All four of these composers are most famous for writing film music, although they wrote concert music as well. (Of the four, only Michel Legrand is still alive, and (we hope) still writing.) It is Legrand who gets the largest font on the cover of this CD. The music is from the film "Summer of '42," of course – some might remember a vocal version of this melody with the title "The Summer Knows." To call this a concertino is something of a stretch, however, because it lasts all of 3:53 in this performance.
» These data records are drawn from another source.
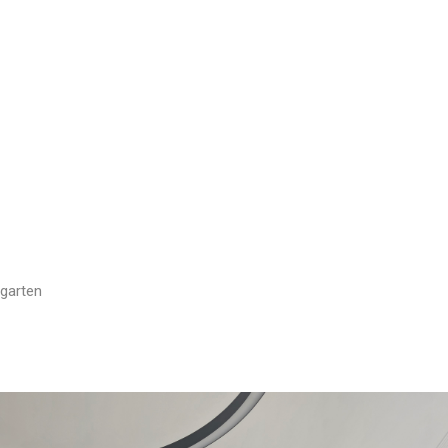
ngarten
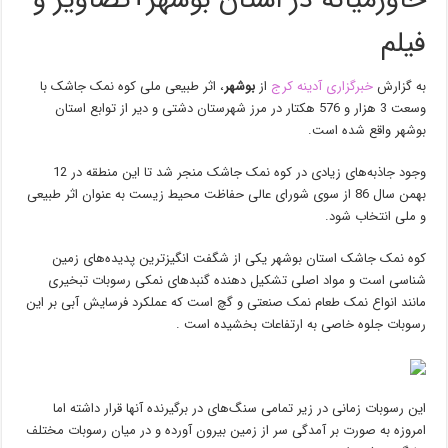
خاورمیانه در استان بوشهر+تصاویر و
فیلم
به گزارش
خبرگزاری آدینه کرج
از
بوشهر
،
اثر طبیعی ملی کوه نمک جاشک با
وسعت 3 هزار و 576 هکتار در مرز شهرستان دشتی و دیر از توابع استان
بوشهر واقع شده است.
وجود جاذبه‏‌های زیادی در کوه نمک جاشک منجر شد تا این منطقه در 12
بهمن سال 86 از سوی شورای عالی حفاظت محیط‏ زیست به عنوان اثر طبیعی
و ملی انتخاب شود.
کوه نمک جاشک استان بوشهر یکی از شگفت انگیزترین پدیده‌های زمین
شناسی است و مواد اصلی تشکیل دهنده گنبدهای نمکی رسوبات تبخیری
مانند انواع نمک طعام نمک صنعتی و گچ است که عملکرد فرسایش آبی بر این
رسوبات جلوه خاصی به ارتفاعات بخشیده است .
این رسوبات زمانی در زیر تمامی سنگ‌های در برگیرنده آنها قرار داشته اما
امروزه به صورت بر آمدگی سر از زمین بیرون آورده و در میان رسوبات مختلف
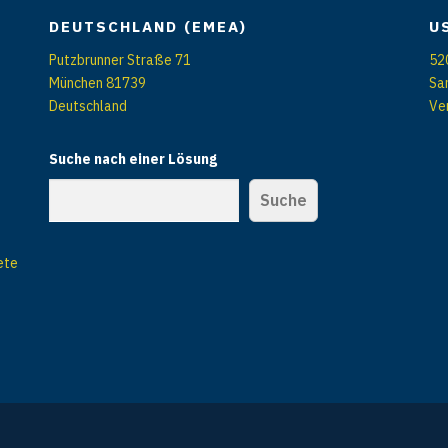
DEUTSCHLAND (EMEA)
U
Putzbrunner Straße 71
52
München 81739
Sa
Deutschland
Ve
Suche nach einer Lösung
Suche
ete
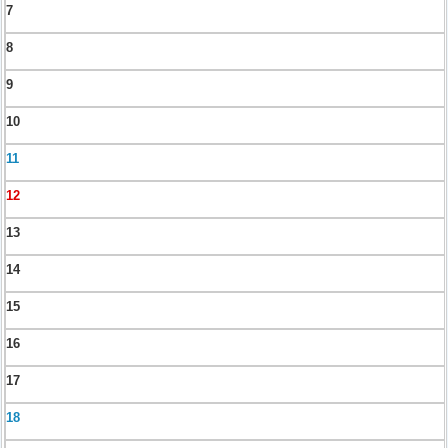
7
8
9
10
11
12
13
14
15
16
17
18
Better, perhaps, to say that this is simply a lush and romantic arrangement of "The Summer Knows" for piano and orchestra, and to leave it at that.
Bernard Herrmann's more substantial Concerto Macabre also comes from an American film – in this case, the nearly forgotten "Hangover Square," about which Pascal Rivoire's booklet notes say not a word. In the film's climax, a composer has murdered his deceiving mistress. Coming unglued, he sets fire to the concert hall in which he is premiering his new piano concerto. The orchestra and audience scatter in alarm, and the composer is left to complete his concerto alone in the inferno. Macabre indeed. This twelve-minute concerto sounds like what Liszt's Mephisto Waltz might have sounded like had the devil preferred a tarantella instead. The piano writing is flashy at first, and later stark and doom-haunted as Herrmann depicts the figuratively and literally collapsing world of the composer.
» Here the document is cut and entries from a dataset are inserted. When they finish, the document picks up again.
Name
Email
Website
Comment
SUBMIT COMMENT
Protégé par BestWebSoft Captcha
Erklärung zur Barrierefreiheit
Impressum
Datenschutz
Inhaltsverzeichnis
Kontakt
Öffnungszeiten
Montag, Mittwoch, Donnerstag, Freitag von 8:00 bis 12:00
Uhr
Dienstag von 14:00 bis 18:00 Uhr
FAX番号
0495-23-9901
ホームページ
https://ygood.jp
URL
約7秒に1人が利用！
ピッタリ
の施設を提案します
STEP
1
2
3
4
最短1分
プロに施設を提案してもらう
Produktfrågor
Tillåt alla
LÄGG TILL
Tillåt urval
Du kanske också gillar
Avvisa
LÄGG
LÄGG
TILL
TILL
Less known than these other two composers is Aminholla André Hossein, who came to the film music genre quite late in his career. (His son, the actor and director Robert Hossein, asked him to score his first film in 1956, when the composer was already in his late 40s.) This so-called "Fantasy Concerto" is not associated with a film, however. In three short movements (the total timing is under 13 minutes), Hossein drops large hints about his Uzbekistani background – he was born in Samarkand in 1907. The music has one foot in the West and the other in the East, and is attractive and lightweight.
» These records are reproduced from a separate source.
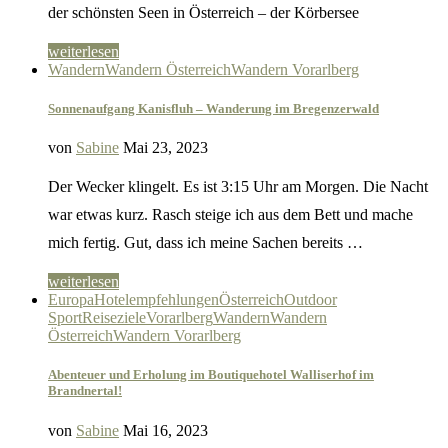
der schönsten Seen in Österreich – der Körbersee
weiterlesen
Wandern
Wandern Österreich
Wandern Vorarlberg
Sonnenaufgang Kanisfluh – Wanderung im Bregenzerwald
von
Sabine
Mai 23, 2023
Der Wecker klingelt. Es ist 3:15 Uhr am Morgen. Die Nacht
war etwas kurz. Rasch steige ich aus dem Bett und mache
mich fertig. Gut, dass ich meine Sachen bereits …
weiterlesen
Europa
Hotelempfehlungen
Österreich
Outdoor
Sport
Reiseziele
Vorarlberg
Wandern
Wandern
Österreich
Wandern Vorarlberg
Abenteuer und Erholung im Boutiquehotel Walliserhof im
Brandnertal!
von
Sabine
Mai 16, 2023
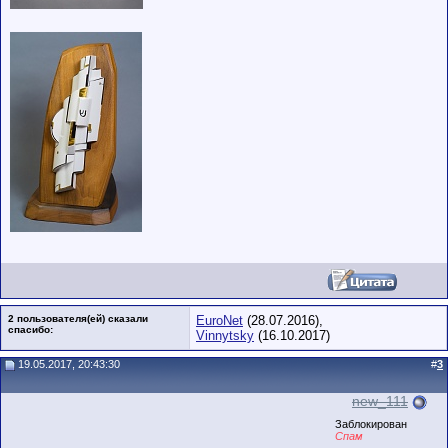
2 пользователя(ей) сказали
EuroNet
(28.07.2016),
cпасибо:
Vinnytsky
(16.10.2017)
19.05.2017, 20:43:30
#
3
new_111
Заблокирован
Спам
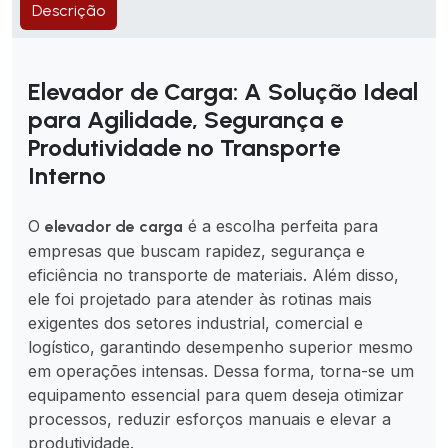
Descrição
Elevador de Carga: A Solução Ideal
para Agilidade, Segurança e
Produtividade no Transporte
Interno
O
é a escolha perfeita para
elevador de carga
empresas que buscam rapidez, segurança e
eficiência no transporte de materiais. Além disso,
ele foi projetado para atender às rotinas mais
exigentes dos setores industrial, comercial e
logístico, garantindo desempenho superior mesmo
em operações intensas. Dessa forma, torna-se um
equipamento essencial para quem deseja otimizar
processos, reduzir esforços manuais e elevar a
produtividade.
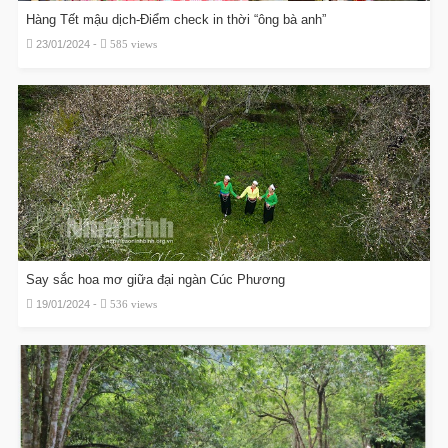
Hàng Tết mậu dịch-Điểm check in thời “ông bà anh”
23/01/2024 -
585 views
Say sắc hoa mơ giữa đại ngàn Cúc Phương
19/01/2024 -
536 views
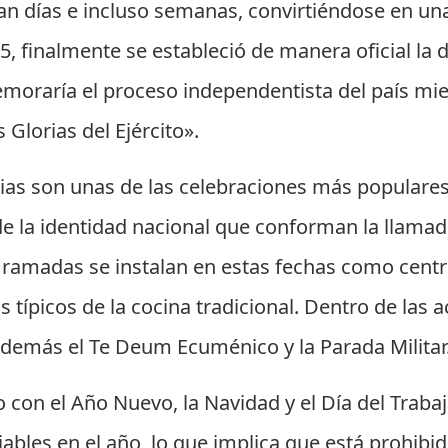
an días e incluso semanas, convirtiéndose en un
5, finalmente se estableció de manera oficial la d
emoraría el proceso independentista del país mien
 Glorias del Ejército».
atrias son unas de las celebraciones más populare
s de la identidad nacional que conforman la llama
 o ramadas se instalan en estas fechas como cent
típicos de la cocina tradicional. Dentro de las ac
además el Te Deum Ecuménico y la Parada Militar
o con el Año Nuevo, la Navidad y el Día del Trabaj
iables en el año, lo que implica que está prohibid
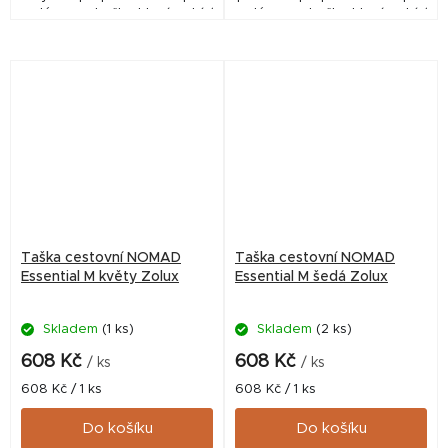
malé psy a kočky, která nabízí
malé psy a kočky, která nabízí
bezpečné, pohodlné a
bezpečné, pohodlné a
praktické cestování. Díky
stylové cestování. Díky
madlu, odnímatelnému...
madlu, odnímatelnému...
Taška cestovní NOMAD
Taška cestovní NOMAD
Essential M květy Zolux
Essential M šedá Zolux
Skladem
(1 ks)
Skladem
(2 ks)
608 Kč
608 Kč
/ ks
/ ks
Měrná
Měrná
608 Kč / 1 ks
608 Kč / 1 ks
cena:
cena:
Do košíku
Do košíku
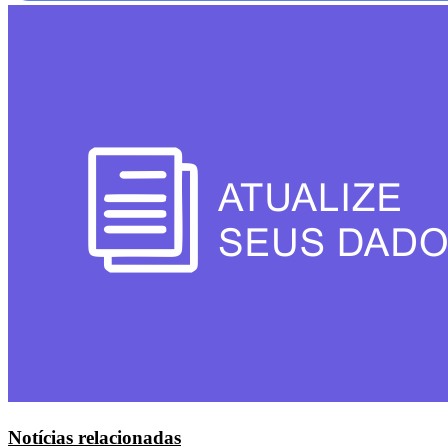
Notícias relacionadas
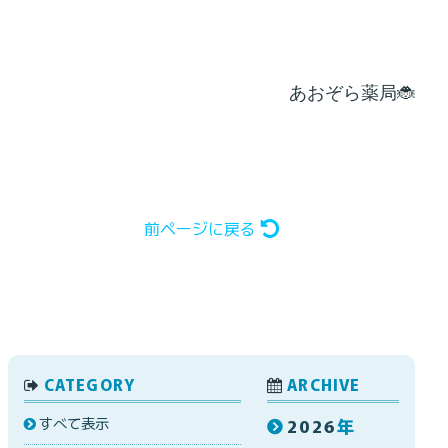
あおぞら薬局🐞
前ページに戻る
CATEGORY
ARCHIVE
すべて表示
2026
年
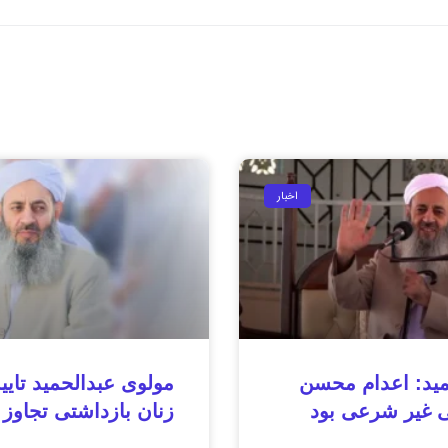
اخبار
مید: اعدام محسن
مولوی عبدالحمید تایید
 غیر شرعی بود
زنان بازداشتی تجاوز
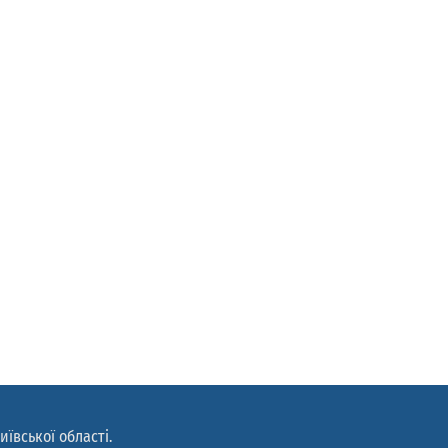
иївської області.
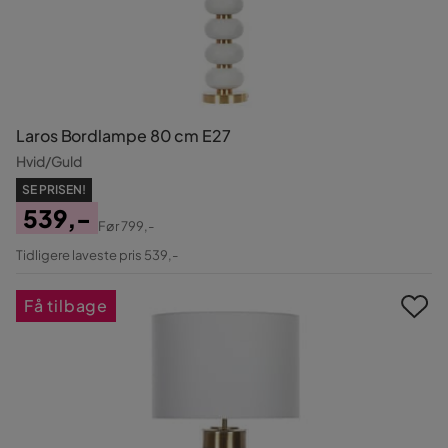
Laros Bordlampe 80 cm E27
Hvid/Guld
SE PRISEN!
539,-
Før
799,-
Pris
Original
Tidligere laveste pris 539,-
Pris
Få tilbage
The last composer represented here is the Frenchman Jean Wiener. His "Franco-American" concerto was written in 1924, and was inspired (we are told in the booklet notes) by American music, especially by the music of George Gershwin. Don't expect a Rhapsody in Blue knock-off, however. Wiener's concerto is cool and neoclassical, incorporating elements of jazz for spice, not as the main ingredient.
Laval is a capable pianist, but other pianists have been more assertive and frightening in the Herrmann. Verrot and the Monte-Carlovians give her excellent support, and Naïve's engineers make all the performers sound good. This is a short CD, and not a very serious one, but it is worth exploring particularly for the works by Wiener and Hossein.